TEXTE À ÉTUDIER:
Ambiance musicale : Tu me arrebata – Ñejo & Luny Tunes

Nous avons embarqué autour de deux heures du matin et rapidement tenté de nous endormir, malgré le boucan du moteur, les secousses et l’air qui s’engouffrait dans la cabine. Nous étions aux quatre vents et vulnérables malgré le toit qui nous couvrait et les rideaux baissés.

Puis le jour s’est levé, avec un superbe panorama sur la rivière Marañon. Le petit-déjeuner fut rapidement servi, dans une barquette, fait de poulet et de riz. J’étais à l’avant, au milieu de quelques marchandises et de motos.

Derrière, une jeune femme et son bébé attiraient mon attention, puisqu’elles venaient manifestement d’une communauté indigène, par les vêtements utilisés. La mère portait un pagne bleu et un haut violet permettant d’allaiter facilement sa fille, et les deux se déplaçaient avec un petit singe.

DONNÉES ENREGISTRÉES:
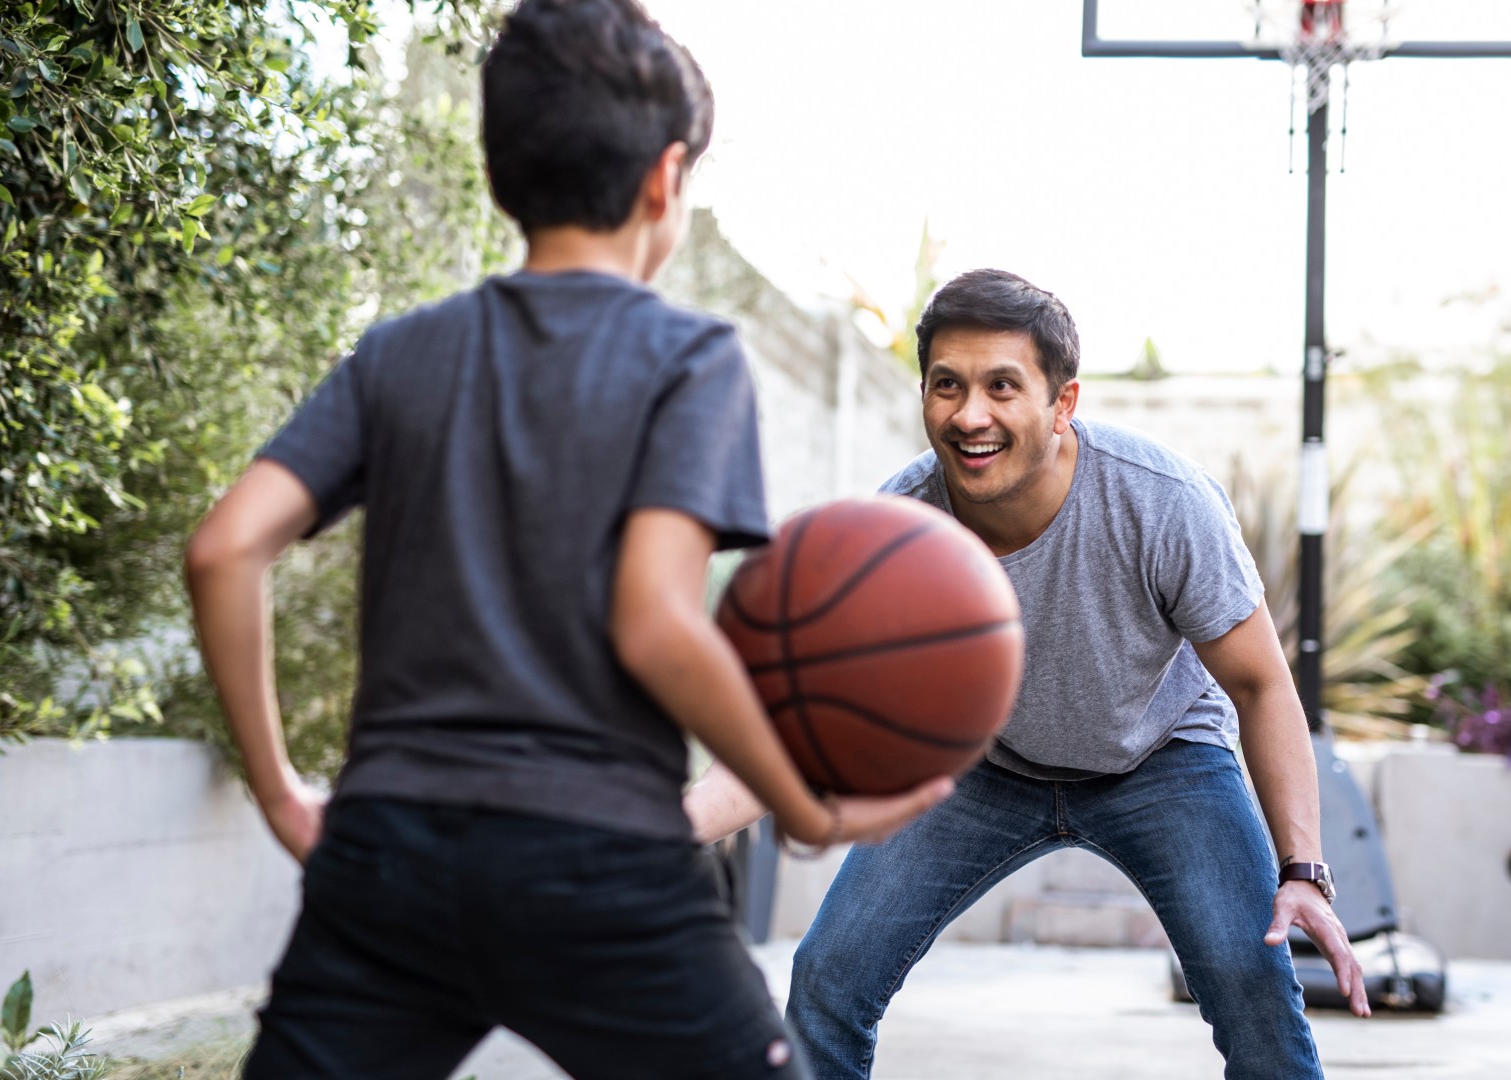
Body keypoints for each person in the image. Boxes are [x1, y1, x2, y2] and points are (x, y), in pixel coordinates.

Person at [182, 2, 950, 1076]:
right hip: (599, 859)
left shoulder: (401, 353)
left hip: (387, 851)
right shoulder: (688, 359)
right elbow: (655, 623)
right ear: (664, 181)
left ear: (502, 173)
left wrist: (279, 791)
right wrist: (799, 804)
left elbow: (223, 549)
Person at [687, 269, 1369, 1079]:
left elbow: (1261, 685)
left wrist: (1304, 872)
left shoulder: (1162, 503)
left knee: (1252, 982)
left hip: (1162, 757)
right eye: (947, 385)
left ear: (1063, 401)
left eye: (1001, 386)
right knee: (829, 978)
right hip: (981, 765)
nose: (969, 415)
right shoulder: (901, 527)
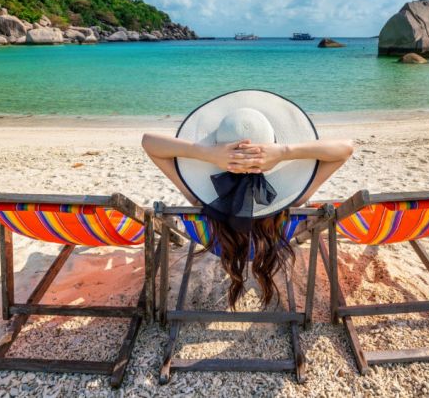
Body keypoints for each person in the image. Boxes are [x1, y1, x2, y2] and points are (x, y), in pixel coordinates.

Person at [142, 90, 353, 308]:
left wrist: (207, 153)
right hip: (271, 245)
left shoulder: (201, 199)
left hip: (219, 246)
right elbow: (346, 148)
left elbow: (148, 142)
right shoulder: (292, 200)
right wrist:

OBJECTIF DU TRAVAIL:
Traduisez en anglais cette phrase du texte à étudier : « Puis le jour s’est levé, avec un superbe panorama sur la rivière Marañon. »

RÉSULTAT DU TRAVAIL:
Then day broke, with a superb view over the Marañon River.